On 8/24/2023 9:56 AM, James Morse wrote:
> Hi Reinette,
>
> On 09/08/2023 23:37, Reinette Chatre wrote:
>> On 7/28/2023 9:42 AM, James Morse wrote:
>>> Depending on the number of monitors available, Arm's MPAM may need to
>>> allocate a monitor prior to reading the counter value. Allocating a
>>> contended resource may involve sleeping.
>>>
>>> add_rmid_to_limbo() calls resctrl_arch_rmid_read() for multiple domains,
>>> the allocation should be valid for all domains.
>>>
>>> __check_limbo() and mon_event_count() each make multiple calls to
>>> resctrl_arch_rmid_read(), to avoid extra work on contended systems,
>>> the allocation should be valid for multiple invocations of
>>> resctrl_arch_rmid_read().
>>>
>>> Add arch hooks for this allocation, which need calling before
>>> resctrl_arch_rmid_read(). The allocated monitor is passed to
>>> resctrl_arch_rmid_read(), then freed again afterwards. The helper
>>> can be called on any CPU, and can sleep.
>
>> Looking at the error paths all the errors are silent failures.
>
> Yeah, I don't really expect this to ever fail. The memory arm64 needs to allocate is
> smaller than a pointer - if that fails, I think there are bigger problems. The hardware
> resource is something the call will wait for.
>
> As you note, it's hard to propagate an unlikely error back from here.
>
>
>> On the
>> failure in mon_event_read() this could potentially be handled by setting
>> the "err" field in struct rmid_read ... at least then the caller can print
>> an error instead of displaying a zero count to the user.
>
> Sure, that covers the one a human being might see.

Right.

>> The other failures are harder to handle though.
>
> I don't think the silent failure is such a bad thing. For the limbo handler, no RMID moves
> between the lists until the handler is able to make progress.

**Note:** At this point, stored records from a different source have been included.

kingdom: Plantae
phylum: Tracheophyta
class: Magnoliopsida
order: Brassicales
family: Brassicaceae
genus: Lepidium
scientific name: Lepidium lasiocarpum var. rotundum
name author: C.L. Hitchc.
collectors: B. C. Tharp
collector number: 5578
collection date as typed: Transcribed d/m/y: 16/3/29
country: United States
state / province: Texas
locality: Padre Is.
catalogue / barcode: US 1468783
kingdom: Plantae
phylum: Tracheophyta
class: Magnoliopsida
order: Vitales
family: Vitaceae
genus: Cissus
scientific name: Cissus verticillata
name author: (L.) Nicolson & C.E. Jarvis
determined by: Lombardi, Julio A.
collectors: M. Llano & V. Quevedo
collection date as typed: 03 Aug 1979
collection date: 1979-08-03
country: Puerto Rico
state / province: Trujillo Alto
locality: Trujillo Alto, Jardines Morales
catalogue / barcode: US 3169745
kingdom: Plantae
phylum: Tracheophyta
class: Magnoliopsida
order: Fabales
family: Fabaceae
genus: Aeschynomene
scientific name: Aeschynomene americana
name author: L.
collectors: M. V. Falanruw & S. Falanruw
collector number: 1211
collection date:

ok, so it needs to ensure that the handler is still rescheduled
when such a failure is encountered.

> For the overflow handler, its possible an overflow will get missed (I still have an
> overflow interrupt I can use here). But I don't think this will be the biggest problem on
> a machine that is struggling to allocate 4 bytes.

As I now (I think) better understand for MPAM it is 4 bytes of memory as well as
reservation of a hardware resource. Could something go wrong attempting to find an
available hardware resource that as you state later is indeed scarce? I wonder if
it would not be helpful to at least have resctrl log an error from the
places where it is not possible to propagate the error.

>> Considering that these contexts are allocated and
>> freed so often, why not allocate them once (perhaps in struct rdt_hw_domain?)
>> on driver load with clear error handling?
>
> Because the resource they represent is scarce. You may have 100 control or monitor groups,
> but only 10 hardware monitors. The hardware monitor has to be allocated and programmed
> before it can be read.

I think I misunderstood what "context" is when I wrote the above. I
was thinking about memory allocation that can be done early and
neglected to connect the "context" to be an actual hardware resource.

> This works well for the llc_occupancy counter, but not for bandwidth counters, which with
> the current 'free running' ABI have to all be allocated and programmed at the beginning of
> time. If there are enough monitors to do that - the MPAM driver will, and these
> allocate/free calls will just be looking up the pre-allocated/pre-programmed monitor.
> Doing the allocation like this keeps that logic in the mpam driver, and allows concurrent
> access to resctrl_arch_rmid_read(), which is something any future PMU support will need.
>
> I don't have any numbers how many monitors any platform is going to have, but I'm
> confident there are some that won't have enough for each control-group or monitor-group to
> have one.

Right. My question was not relevant to what this change does. Sorry for the noise.

Reinette